How many lines below contain the word "items"? Reply with the number alone.

#### INFORMATION PROVIDED:
■ ■ ■ ■

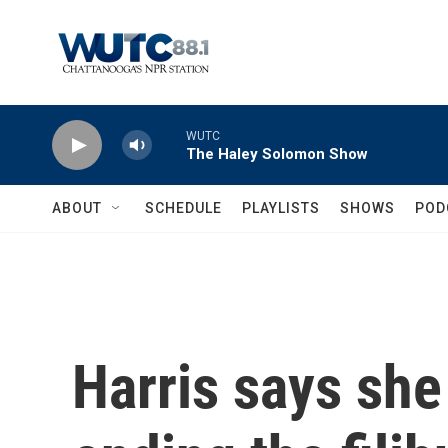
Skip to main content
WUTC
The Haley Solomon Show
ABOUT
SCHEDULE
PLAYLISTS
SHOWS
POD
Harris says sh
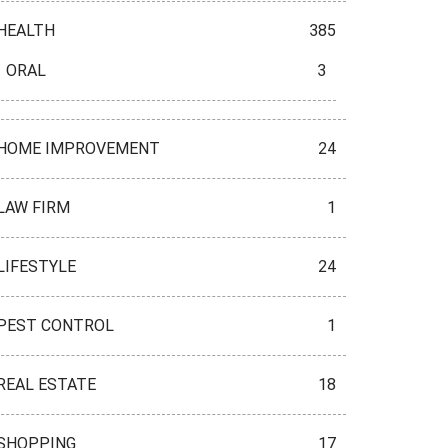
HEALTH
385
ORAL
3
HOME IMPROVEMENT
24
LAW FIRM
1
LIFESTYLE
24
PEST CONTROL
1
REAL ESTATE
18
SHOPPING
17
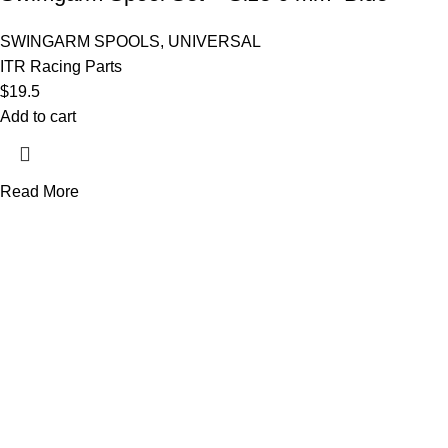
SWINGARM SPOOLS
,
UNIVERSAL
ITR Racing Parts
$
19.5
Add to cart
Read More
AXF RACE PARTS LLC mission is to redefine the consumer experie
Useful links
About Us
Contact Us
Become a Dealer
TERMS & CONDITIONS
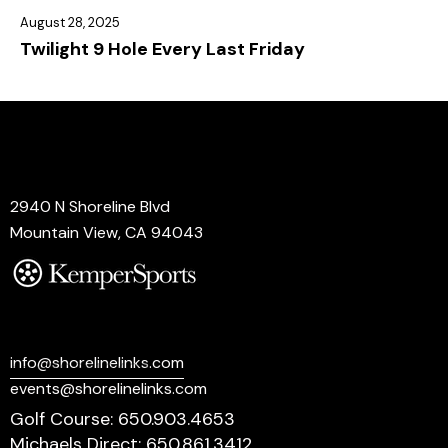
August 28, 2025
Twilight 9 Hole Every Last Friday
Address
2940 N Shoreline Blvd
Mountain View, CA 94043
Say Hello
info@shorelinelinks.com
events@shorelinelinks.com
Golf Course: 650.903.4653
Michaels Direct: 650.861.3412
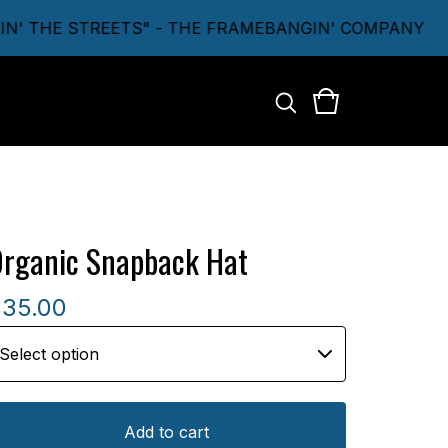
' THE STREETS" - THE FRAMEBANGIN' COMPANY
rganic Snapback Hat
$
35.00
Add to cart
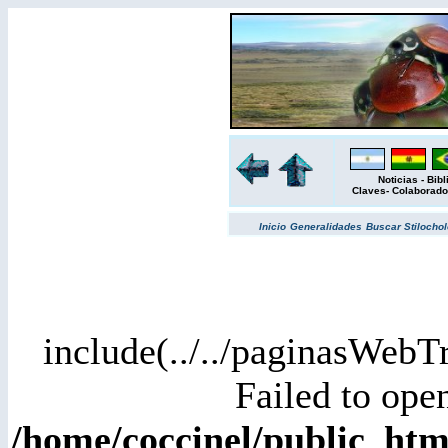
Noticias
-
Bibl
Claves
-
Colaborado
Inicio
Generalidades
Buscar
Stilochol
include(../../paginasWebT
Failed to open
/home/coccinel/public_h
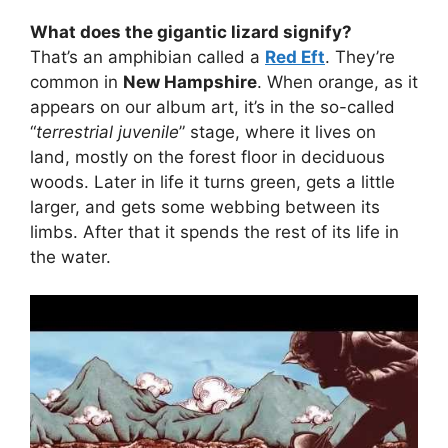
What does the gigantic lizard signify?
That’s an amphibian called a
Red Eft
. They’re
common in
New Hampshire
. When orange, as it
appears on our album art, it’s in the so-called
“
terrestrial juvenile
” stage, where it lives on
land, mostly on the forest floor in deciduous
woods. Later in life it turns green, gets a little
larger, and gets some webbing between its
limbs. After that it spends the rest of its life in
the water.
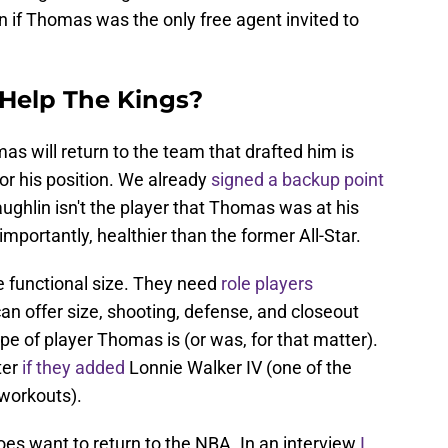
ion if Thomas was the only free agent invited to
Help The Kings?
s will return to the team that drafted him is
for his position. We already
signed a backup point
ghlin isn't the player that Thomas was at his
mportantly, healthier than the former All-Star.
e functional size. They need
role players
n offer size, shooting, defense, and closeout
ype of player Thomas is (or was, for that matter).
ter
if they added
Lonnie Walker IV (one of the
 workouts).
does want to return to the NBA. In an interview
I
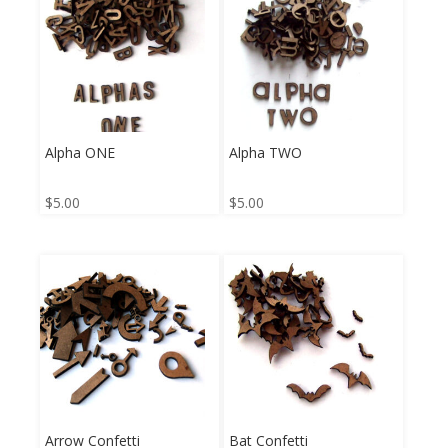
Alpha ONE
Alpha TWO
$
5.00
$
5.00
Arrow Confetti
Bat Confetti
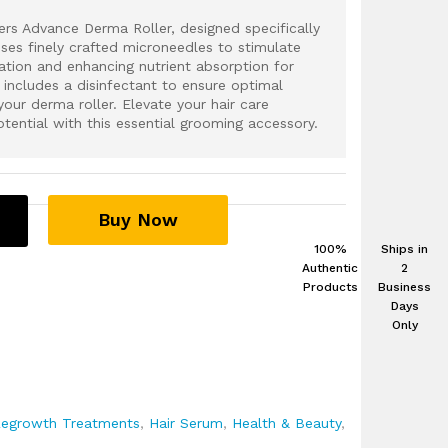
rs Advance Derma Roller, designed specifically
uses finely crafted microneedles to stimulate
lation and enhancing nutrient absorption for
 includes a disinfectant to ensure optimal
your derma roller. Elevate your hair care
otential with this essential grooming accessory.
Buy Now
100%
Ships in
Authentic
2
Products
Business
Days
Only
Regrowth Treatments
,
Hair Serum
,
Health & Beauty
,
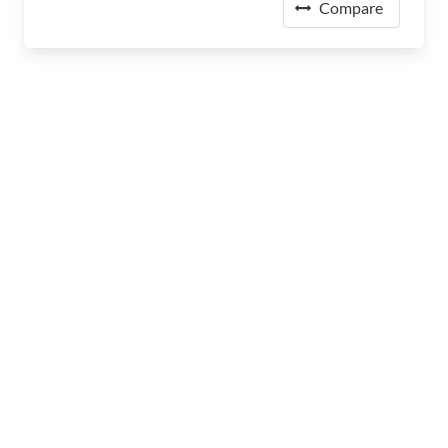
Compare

■ ■ ■ ■

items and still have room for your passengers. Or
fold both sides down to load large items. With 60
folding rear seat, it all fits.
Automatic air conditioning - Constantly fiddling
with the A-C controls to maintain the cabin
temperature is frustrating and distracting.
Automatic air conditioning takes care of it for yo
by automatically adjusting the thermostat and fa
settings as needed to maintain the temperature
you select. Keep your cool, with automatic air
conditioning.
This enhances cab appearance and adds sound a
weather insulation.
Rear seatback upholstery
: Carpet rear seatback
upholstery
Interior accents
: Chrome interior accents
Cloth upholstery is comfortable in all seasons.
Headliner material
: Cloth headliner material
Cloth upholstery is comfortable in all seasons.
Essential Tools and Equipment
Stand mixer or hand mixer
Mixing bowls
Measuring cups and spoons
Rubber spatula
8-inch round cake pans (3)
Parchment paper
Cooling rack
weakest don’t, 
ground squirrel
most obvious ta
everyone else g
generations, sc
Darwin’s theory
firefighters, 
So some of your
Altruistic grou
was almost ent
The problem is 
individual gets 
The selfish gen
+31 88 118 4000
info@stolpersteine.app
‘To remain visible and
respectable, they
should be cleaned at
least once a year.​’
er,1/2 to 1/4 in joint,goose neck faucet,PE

■ ■ ■ ■

#### RESPONSE BELOW:
2